Rachel walked into her living room with the cordless phone and sank into the sofa. She tucked her feet up underneath herself. “So go get one.”

“Mooom.”

Her son’s disembodied voice came back at her and she had no trouble imagining the despairing look on his face.

“They’re expensive, you know? I’d need like, eighty or ninety dollars put into my checking account. Think you could do that for me?”

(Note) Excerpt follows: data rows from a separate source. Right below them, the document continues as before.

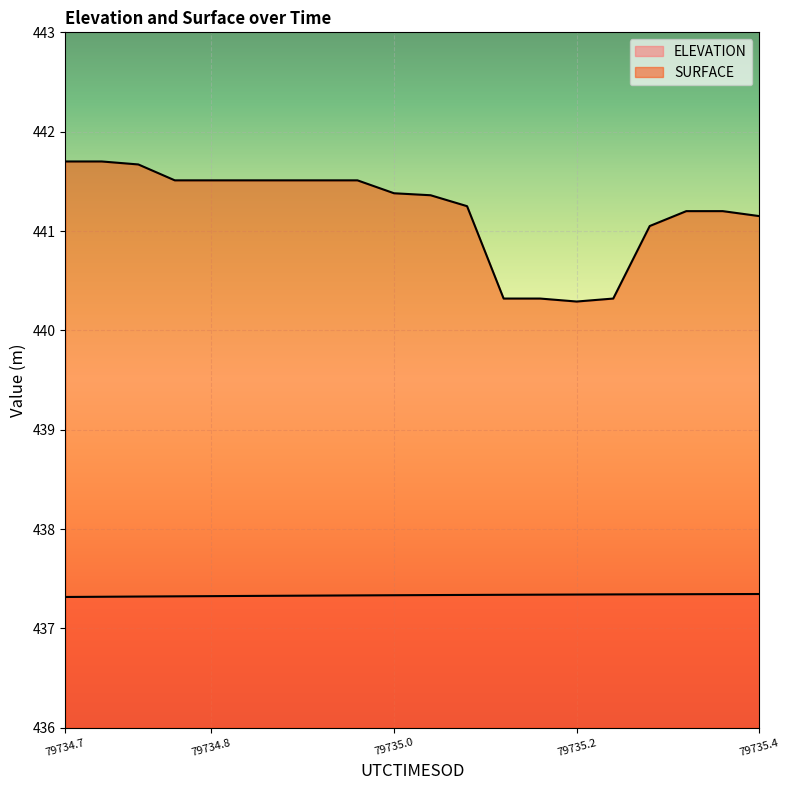

What is the average value of the ELEVATION series?

437.3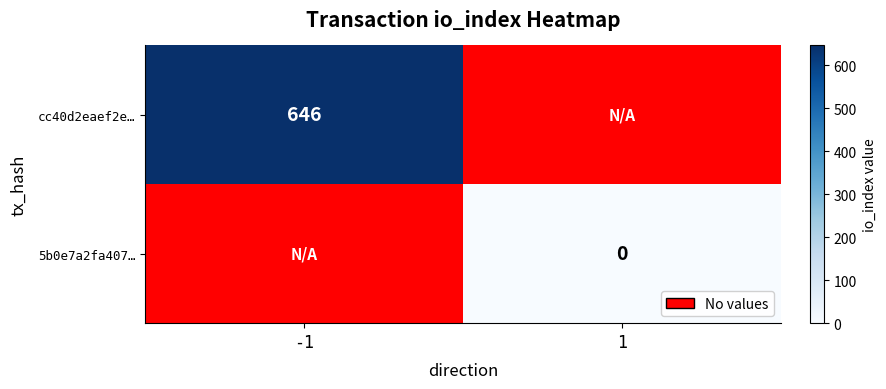

Is it true that cc40d2eaef2e… equals 646 at -1?

True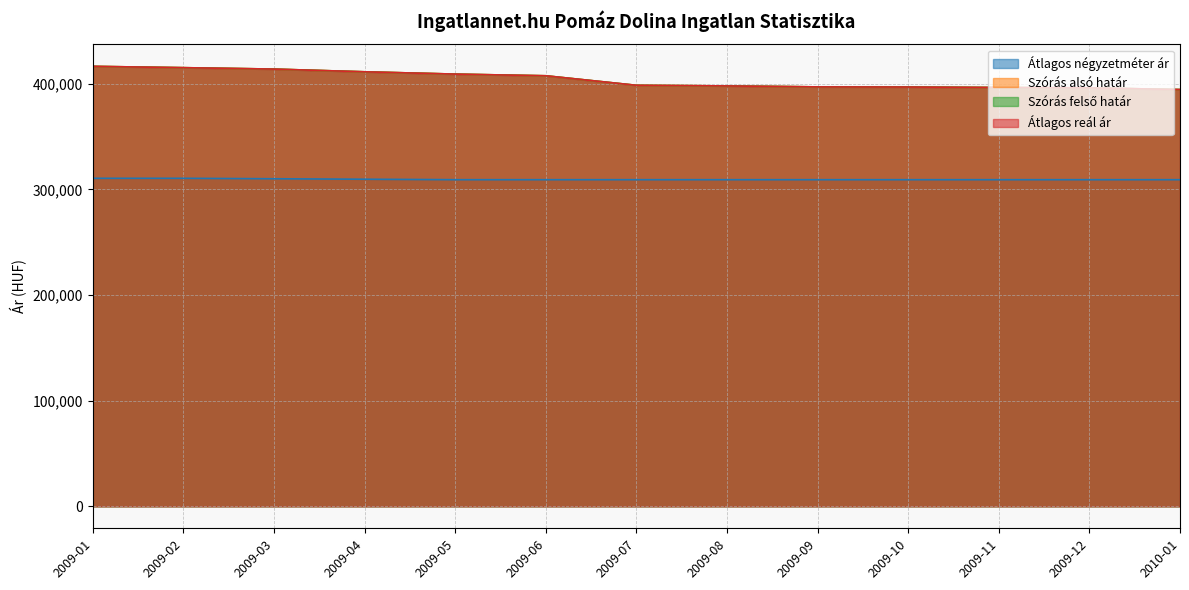

True or false: Átlagos reál ár and Átlagos négyzetméter ár intersect in this chart.

False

Ah, they’d reached the crux of the phone call. Money. She’d been warned about this from friends with older children. “Mark, you had three hundred dollars when your father and I dropped you off at school just a very short time ago.”

“Yeah, but I bought this totally awesome game for my computer and I had to have a good bike for getting around campus ‘cuz nobody uses the campus bus, so I turned in the pass you guys bought me and spent the cash on a bike helmet, you’ll be glad to know. And I bought this unbelievable mountain bike. It was on sale and everything, so how could I go wrong?”

Rachel put her hand over her eyes and collapsed back into the sofa. “You’ve already gone through all your money? Mark, that should have lasted you a couple of months!”

“How was I supposed to know something else would come up that I’d need?” Mark asked, his logic clear, at least in his own mind. “I mean, you should see the graphics on this computer game I got. It was going to be my entertainment for the semester. But now, with this girl and all, she’ll probably want to go to the movies and stuff. And I really need that refrigerator—actually, a small microwave would be cool, too. A lot of the guys here have them. And at least I’m better than my roommate. He never takes his girlfriend anywhere! All they do is fool around. One of these nights that top bunk is going to crash right down on top of me—probably kill me.”